Storage and Handling

  • Store lyophilized vaccine antigen and saline diluent in a refrigerator at 2°C to 8°C (36°F to 46°F).
  • Do not freeze.
  • Protect from light.
  • Do not use after the expiration date shown on the vial labels of the lyophilized vaccine antigen and saline diluent.
  • After reconstitution, administer Dengvaxia immediately or store refrigerated at 2°C to 8°C (36°F to 46°F) and use within 30 minutes.
  • Discard reconstituted vaccine if not used within 30 minutes.

Preparation

The package contains a vial of lyophilized vaccine antigen and a vial of saline diluent (0.4% NaCl).

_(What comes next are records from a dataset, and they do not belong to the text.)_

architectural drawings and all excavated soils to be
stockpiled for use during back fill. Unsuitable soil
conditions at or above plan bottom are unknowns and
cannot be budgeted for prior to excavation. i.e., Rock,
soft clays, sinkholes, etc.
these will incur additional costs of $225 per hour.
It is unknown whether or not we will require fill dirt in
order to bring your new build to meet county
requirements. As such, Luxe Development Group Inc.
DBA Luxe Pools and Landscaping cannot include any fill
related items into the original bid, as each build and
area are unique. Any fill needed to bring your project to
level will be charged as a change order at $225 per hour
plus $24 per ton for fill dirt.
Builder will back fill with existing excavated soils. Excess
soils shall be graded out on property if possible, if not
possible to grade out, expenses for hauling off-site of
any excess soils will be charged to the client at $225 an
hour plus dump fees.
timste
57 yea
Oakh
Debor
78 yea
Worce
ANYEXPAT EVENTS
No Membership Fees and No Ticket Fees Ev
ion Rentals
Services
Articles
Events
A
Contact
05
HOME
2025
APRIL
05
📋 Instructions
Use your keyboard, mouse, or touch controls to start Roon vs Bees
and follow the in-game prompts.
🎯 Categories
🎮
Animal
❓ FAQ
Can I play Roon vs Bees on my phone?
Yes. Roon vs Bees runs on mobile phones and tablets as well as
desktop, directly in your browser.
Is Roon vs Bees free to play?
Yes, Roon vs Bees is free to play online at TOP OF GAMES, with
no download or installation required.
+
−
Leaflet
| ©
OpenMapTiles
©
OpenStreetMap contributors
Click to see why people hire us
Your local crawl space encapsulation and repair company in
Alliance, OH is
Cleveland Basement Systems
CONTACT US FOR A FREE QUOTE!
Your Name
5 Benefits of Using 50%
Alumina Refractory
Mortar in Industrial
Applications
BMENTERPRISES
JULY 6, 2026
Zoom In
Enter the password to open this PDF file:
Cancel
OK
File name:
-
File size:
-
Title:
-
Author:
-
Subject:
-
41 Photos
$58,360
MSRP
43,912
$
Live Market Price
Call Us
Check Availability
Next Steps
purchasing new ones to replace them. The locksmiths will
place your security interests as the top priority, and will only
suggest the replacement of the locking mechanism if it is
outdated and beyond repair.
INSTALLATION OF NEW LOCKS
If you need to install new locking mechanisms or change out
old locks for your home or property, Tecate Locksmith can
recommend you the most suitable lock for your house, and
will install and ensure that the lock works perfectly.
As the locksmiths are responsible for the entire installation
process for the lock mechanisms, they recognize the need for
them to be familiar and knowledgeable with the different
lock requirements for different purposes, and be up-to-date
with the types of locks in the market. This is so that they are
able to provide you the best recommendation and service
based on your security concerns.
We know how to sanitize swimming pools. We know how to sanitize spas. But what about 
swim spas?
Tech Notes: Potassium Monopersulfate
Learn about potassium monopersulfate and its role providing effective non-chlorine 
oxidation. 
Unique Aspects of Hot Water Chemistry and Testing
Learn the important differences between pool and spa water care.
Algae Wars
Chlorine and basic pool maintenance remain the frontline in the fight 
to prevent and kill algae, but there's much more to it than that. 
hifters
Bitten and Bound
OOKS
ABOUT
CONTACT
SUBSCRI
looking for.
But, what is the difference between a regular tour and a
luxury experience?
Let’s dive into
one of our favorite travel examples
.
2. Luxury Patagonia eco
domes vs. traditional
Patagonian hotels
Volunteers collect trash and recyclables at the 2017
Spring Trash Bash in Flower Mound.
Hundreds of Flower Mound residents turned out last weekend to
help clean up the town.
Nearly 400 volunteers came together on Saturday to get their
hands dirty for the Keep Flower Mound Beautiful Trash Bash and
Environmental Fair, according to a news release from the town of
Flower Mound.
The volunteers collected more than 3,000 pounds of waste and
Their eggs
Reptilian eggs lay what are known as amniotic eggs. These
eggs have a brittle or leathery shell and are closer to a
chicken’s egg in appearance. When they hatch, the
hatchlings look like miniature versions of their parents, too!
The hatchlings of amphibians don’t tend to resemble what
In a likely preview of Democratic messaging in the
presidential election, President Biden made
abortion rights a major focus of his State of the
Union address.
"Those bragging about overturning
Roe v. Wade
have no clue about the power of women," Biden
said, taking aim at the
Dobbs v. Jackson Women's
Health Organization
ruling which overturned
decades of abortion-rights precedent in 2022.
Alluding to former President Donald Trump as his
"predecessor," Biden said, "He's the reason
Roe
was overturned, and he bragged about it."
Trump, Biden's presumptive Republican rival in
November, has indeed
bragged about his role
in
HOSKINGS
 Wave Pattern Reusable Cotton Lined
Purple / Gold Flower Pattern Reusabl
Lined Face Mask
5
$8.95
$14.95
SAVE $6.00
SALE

  • After removing the “flip-off” caps, cleanse the lyophilized vaccine antigen and diluent vial stoppers with a sterile alcohol swab. Do not remove the vial stoppers or metal seals holding them in place.
  • To reconstitute Dengvaxia, use a sterile needle and syringe to withdraw 0.6 mL from the diluent vial and inject it into the vial of lyophilized vaccine antigen. Swirl the vial gently.
  • Changing needles between withdrawing the vaccine from the vial and injecting it into a recipient is not necessary unless the needle has been damaged or contaminated.
  • After reconstitution, the suspension is colorless and may develop trace amounts of white to translucent endogenous proteinaceous particles.
  • Parenteral drug products should be inspected visually for particulate matter and discoloration prior to administration, whenever solution and container permit. Discard the vial if the solution is cloudy or contains particles other than trace amounts of white to translucent particles.
  • Dengvaxia should not be mixed in the same syringe with other parenteral products.

Resources

  • See the Dengvaxia Package Insert for additional information and ingredient list.
  • Vaccine Storage and Handling Toolkit – This toolkit is a comprehensive resource for providers on vaccine storage and handling recommendations and best practice strategies. It includes considerations for equipment, both storage units and temperature monitoring devices, strategies for maintaining the cold chain, routine storage and handling practices, inventory management and emergency procedures for protecting vaccine inventories.